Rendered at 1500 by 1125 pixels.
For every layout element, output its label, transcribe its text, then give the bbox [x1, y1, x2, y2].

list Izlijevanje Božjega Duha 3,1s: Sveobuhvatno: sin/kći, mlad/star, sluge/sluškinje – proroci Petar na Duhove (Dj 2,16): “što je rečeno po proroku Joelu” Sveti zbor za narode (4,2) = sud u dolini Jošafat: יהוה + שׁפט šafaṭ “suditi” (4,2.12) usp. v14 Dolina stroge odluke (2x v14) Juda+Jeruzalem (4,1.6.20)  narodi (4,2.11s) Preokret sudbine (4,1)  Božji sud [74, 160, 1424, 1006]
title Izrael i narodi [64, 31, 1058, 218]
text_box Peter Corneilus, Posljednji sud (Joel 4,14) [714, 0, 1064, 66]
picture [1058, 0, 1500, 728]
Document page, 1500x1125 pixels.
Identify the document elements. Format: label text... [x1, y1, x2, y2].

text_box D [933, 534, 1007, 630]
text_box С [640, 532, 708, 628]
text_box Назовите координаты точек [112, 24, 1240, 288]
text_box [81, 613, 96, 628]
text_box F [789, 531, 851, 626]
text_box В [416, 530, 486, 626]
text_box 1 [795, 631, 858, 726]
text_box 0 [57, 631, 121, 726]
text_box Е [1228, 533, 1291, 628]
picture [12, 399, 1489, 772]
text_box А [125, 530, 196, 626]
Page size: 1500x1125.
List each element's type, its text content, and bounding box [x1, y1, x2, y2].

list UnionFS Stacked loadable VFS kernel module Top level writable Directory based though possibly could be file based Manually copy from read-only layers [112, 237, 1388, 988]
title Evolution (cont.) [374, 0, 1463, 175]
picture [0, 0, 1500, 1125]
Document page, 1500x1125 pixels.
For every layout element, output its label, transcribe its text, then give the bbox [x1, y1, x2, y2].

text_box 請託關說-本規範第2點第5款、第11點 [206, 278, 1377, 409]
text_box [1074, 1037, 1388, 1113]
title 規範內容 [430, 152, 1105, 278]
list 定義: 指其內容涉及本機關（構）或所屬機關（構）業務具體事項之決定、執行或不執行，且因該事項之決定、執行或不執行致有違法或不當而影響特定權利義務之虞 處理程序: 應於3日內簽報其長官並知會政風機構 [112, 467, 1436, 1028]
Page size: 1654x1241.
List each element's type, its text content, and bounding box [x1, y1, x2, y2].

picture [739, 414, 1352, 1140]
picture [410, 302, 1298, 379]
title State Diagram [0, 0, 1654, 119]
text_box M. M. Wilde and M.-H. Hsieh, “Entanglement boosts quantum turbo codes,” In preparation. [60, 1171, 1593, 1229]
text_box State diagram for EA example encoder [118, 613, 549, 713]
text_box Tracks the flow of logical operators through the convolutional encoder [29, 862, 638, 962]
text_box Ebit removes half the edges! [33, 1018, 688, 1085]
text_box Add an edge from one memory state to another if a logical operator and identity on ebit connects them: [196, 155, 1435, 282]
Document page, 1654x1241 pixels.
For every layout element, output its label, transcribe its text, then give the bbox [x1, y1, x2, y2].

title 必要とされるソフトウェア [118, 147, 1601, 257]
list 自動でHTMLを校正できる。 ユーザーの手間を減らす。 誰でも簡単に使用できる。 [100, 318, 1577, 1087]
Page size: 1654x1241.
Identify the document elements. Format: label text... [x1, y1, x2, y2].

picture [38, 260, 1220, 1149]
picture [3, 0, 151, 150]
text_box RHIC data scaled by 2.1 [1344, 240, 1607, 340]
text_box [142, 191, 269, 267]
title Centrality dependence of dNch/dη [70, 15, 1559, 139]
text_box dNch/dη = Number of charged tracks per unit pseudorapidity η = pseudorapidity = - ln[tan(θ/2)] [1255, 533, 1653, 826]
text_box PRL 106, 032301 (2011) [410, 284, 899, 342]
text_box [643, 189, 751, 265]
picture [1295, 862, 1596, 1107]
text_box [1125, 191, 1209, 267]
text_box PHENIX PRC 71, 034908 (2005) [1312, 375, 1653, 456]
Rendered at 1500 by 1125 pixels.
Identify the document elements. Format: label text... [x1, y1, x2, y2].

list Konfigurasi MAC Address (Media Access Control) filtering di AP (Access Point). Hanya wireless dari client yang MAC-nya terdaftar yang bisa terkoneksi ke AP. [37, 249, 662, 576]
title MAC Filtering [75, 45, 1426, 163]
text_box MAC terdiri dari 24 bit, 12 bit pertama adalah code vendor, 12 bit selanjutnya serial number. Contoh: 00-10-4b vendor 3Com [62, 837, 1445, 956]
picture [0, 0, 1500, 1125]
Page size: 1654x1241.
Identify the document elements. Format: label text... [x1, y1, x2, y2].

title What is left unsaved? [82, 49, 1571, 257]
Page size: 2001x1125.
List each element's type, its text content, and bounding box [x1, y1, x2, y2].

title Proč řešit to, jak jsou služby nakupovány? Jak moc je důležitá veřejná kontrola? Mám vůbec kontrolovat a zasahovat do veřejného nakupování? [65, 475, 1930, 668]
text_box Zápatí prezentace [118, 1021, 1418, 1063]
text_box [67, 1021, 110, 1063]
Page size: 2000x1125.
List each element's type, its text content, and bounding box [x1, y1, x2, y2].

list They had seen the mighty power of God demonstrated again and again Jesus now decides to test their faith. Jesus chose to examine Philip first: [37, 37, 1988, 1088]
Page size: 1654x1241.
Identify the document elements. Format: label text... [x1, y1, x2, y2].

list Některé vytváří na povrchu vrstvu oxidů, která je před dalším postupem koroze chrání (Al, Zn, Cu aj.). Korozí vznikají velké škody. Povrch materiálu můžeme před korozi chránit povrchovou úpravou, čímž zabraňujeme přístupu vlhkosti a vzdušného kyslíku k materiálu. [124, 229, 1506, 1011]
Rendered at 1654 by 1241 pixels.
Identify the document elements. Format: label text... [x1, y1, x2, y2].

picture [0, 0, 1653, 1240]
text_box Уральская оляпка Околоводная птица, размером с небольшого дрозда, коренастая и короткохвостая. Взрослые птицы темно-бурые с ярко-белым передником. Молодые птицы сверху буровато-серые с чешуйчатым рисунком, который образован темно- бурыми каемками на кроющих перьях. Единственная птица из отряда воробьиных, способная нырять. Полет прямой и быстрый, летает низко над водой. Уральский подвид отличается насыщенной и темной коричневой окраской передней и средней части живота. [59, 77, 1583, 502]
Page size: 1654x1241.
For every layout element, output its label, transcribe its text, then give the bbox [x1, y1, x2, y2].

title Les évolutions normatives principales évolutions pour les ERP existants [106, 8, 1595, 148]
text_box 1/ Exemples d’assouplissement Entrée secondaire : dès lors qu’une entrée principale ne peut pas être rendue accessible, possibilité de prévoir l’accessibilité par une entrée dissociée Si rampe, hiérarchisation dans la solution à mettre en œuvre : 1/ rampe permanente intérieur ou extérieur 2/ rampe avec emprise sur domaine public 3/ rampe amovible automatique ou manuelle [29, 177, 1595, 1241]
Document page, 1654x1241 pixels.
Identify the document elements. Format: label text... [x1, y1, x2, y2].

────────

- [WHAT TO PRODUCE] Copy out the entries again word for word, from the start through the line that contains "text_box А [125, 530, 196, 626]".

- [WRITTEN RESPONSE]
Rendered at 1500 by 1125 pixels.
For every layout element, output its label, transcribe its text, then give the bbox [x1, y1, x2, y2].

list Izlijevanje Božjega Duha 3,1s: Sveobuhvatno: sin/kći, mlad/star, sluge/sluškinje – proroci Petar na Duhove (Dj 2,16): “što je rečeno po proroku Joelu” Sveti zbor za narode (4,2) = sud u dolini Jošafat: יהוה + שׁפט šafaṭ “suditi” (4,2.12) usp. v14 Dolina stroge odluke (2x v14) Juda+Jeruzalem (4,1.6.20)  narodi (4,2.11s) Preokret sudbine (4,1)  Božji sud [74, 160, 1424, 1006]
title Izrael i narodi [64, 31, 1058, 218]
text_box Peter Corneilus, Posljednji sud (Joel 4,14) [714, 0, 1064, 66]
picture [1058, 0, 1500, 728]
Document page, 1500x1125 pixels.
Identify the document elements. Format: label text... [x1, y1, x2, y2].

text_box D [933, 534, 1007, 630]
text_box С [640, 532, 708, 628]
text_box Назовите координаты точек [112, 24, 1240, 288]
text_box [81, 613, 96, 628]
text_box F [789, 531, 851, 626]
text_box В [416, 530, 486, 626]
text_box 1 [795, 631, 858, 726]
text_box 0 [57, 631, 121, 726]
text_box Е [1228, 533, 1291, 628]
picture [12, 399, 1489, 772]
text_box А [125, 530, 196, 626]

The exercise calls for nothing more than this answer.